Type out every line below exactly as it reads.

Dataset entries:
================================
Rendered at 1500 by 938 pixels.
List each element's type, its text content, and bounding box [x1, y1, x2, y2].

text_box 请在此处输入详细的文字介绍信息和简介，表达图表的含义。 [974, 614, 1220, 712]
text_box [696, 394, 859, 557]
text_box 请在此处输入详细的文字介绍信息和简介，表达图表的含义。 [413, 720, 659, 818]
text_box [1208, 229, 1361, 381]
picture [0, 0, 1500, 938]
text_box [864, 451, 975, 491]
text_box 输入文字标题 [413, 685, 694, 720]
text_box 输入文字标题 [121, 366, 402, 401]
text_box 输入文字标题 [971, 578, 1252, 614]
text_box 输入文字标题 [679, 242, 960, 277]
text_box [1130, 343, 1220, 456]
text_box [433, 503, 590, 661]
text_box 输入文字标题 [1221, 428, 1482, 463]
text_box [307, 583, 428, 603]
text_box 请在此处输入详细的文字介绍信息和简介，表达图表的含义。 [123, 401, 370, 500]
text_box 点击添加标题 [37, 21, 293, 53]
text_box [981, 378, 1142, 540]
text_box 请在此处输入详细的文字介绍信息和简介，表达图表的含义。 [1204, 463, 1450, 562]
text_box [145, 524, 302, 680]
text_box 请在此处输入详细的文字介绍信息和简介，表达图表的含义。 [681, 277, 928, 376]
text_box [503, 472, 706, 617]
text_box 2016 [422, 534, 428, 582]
================================
> Answer below
Rendered at 1500 by 938 pixels.
List each element's type, its text content, and bounding box [x1, y1, x2, y2].

text_box 请在此处输入详细的文字介绍信息和简介，表达图表的含义。 [974, 614, 1220, 712]
text_box [696, 394, 859, 557]
text_box 请在此处输入详细的文字介绍信息和简介，表达图表的含义。 [413, 720, 659, 818]
text_box [1208, 229, 1361, 381]
picture [0, 0, 1500, 938]
text_box [864, 451, 975, 491]
text_box 输入文字标题 [413, 685, 694, 720]
text_box 输入文字标题 [121, 366, 402, 401]
text_box 输入文字标题 [971, 578, 1252, 614]
text_box 输入文字标题 [679, 242, 960, 277]
text_box [1130, 343, 1220, 456]
text_box [433, 503, 590, 661]
text_box 输入文字标题 [1221, 428, 1482, 463]
text_box [307, 583, 428, 603]
text_box 请在此处输入详细的文字介绍信息和简介，表达图表的含义。 [123, 401, 370, 500]
text_box 点击添加标题 [37, 21, 293, 53]
text_box [981, 378, 1142, 540]
text_box 请在此处输入详细的文字介绍信息和简介，表达图表的含义。 [1204, 463, 1450, 562]
text_box [145, 524, 302, 680]
text_box 请在此处输入详细的文字介绍信息和简介，表达图表的含义。 [681, 277, 928, 376]
text_box [503, 472, 706, 617]
text_box 2016 [422, 534, 428, 582]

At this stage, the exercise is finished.